You clearly didn't read the article.

> To scrub the playhead forward, last summer at Oshkosh, to great fanfare, the STC approving G100UL was announced. It applied to a limited number of engines and GAMI was tasked with additional testing and data work to expand the engine list. This it did. The Wichita Aircraft Certification Office duly sent a letter to FAA HQ reporting that GAMI met all the test requirements—best-run program they had ever seen, or words to that effect—and was entitled to an STC-AML with every single spark ignition engine in the FAA database approved to use G100UL.

> The document rests on the desk of the executive director of the Aircraft Certification Service otherwise known as AIR-1. It’s awaiting the signature of AIR-1, who is Earl Lawrence. No date certain has been given, but in yet another last-minute delay, the FAA is now subjecting the STC to a Technical Advisory Board, a bureaucratic fence line that sprang out of the 737 MAX fiasco. The legislation that enabled TABs specifically applies to transport aircraft weighing 150,000 pounds or more, Braly says, and it hasn’t been explained how it can be applied to light aircraft.

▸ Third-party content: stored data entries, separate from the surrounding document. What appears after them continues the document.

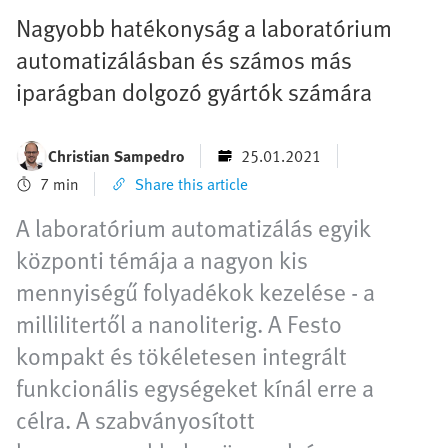
Nagyobb hatékonyság a laboratórium
automatizálásban és számos más
iparágban dolgozó gyártók számára
Christian Sampedro
25.01.2021
7 min
Share this article
A laboratórium automatizálás egyik
központi témája a nagyon kis
mennyiségű folyadékok kezelése - a
millilitertől a nanoliterig. A Festo
kompakt és tökéletesen integrált
funkcionális egységeket kínál erre a
célra. A szabványosított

>At a press conference, Lawrence said he thought PAFI had been “a great success.” I simply cannot agree. I don’t know how anyone in the industry could think this. PAFI was supposed to yield an unleaded drop-in replacement for 100LL. It did not. It was an abject failure and now, even though the FAA has an STC in hand awaiting approval for a fuel that has been proven, ad nauseum, to work in all engines, it wants more money for more testing. While the PAFI program—that was Piston Aviation Fuels Initiative—supposedly produced data, accessing it is all but impossible.


> Devils Advocate: They need to evaluate very carefully the switch

So instead of 10 or 20 years of testing and 'carefully evaluating, how many would you think sufficient? Is it 50 years? Or is 100 years about right?